Chinese newspaper Global Times dismisses “Singapore model”, claims its role for China “greatly weakened”

Chinese newspaper Global Times dismisses “Singapore model”, claims its role for China “greatly weakened”

by Leonard

State-influenced Chinese tabloid newspaper Global Times published on Thursday evening an editorial on the “fading away” of Sino-Singaporean relations, triggered both by Singapore’s recent “alignment with the US” and China’s “growing confidence” in its own governance and development.

The report, which comes after Deputy Prime Minister and Minister of Foreign Affairs Vivian Balakrishnan’s five-day visit to China, casts a different light on Singapore-China relations for the medium to long term.

Zhuang Guotu, head of the Center of Southeast Asian Studies at Xiamen University, said in the report that, “China’s relation with Singapore is still better than many other bilateral ties… But as China’s influence grows, Beijing expects to be treated accordingly, and Singapore is struggling to adapt to that change.”

This is not the first time the Global Times made negative proclamations about Singapore. Last year, a strongly-worded exchange between Singapore’s ambassador to China, Stanley Loh and Global Times editor-in-chief Hu Xijin resulted in mounting diplomatic tensions.

But the biggest impact comes from China’s growing prominence in its technical and professional expertise, which diminishes Singapore’s relevance for China as a “model” to study and emulate.

“China has greatly improved its own training capabilities and shifted much of the task of training its officials to domestic Party schools and socialist institutes,” said Zhu Lijia to the Global Times.

“Singapore’s experience inspired China decades ago but it is no longer suitable for a country so vast, populated and infinitely more complicated in social and economic issues.”

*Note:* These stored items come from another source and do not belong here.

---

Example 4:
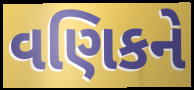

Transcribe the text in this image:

વણિકને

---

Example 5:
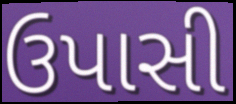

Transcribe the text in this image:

ઉપાસી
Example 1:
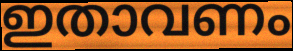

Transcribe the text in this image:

ഇതാവണം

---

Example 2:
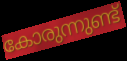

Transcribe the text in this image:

കോരുന്നുണ്ട്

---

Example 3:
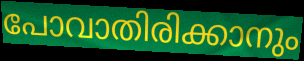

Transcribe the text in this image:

പോവാതിരിക്കാനും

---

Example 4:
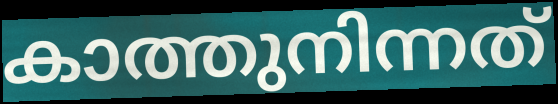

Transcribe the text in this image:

കാത്തുനിന്നത്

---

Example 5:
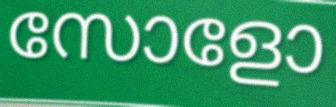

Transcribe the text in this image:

സോളോ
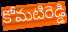
కోమటిరెడ్డి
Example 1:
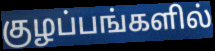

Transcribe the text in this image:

குழப்பங்களில்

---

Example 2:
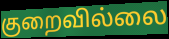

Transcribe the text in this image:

குறைவில்லை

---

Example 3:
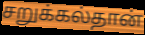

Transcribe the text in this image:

சறுக்கல்தான்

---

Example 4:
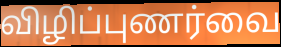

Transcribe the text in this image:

விழிப்புணர்வை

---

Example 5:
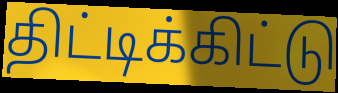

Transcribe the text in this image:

திட்டிக்கிட்டு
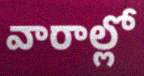
వారాల్లో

Currently, National University of Singapore (NUS) administers an executive Masters of Public Administration and Management (MPAM) exclusively for Chinese SOE owners through the LKY School of Public Policy, while Nanyang Technological University (NTU) offers Chinese mayors Masters degrees through the Nanyang Centre for Public Administration. While the Global Times article cites declining number of Chinese officials studying in Singapore, both schools do not officially release their admissions figures.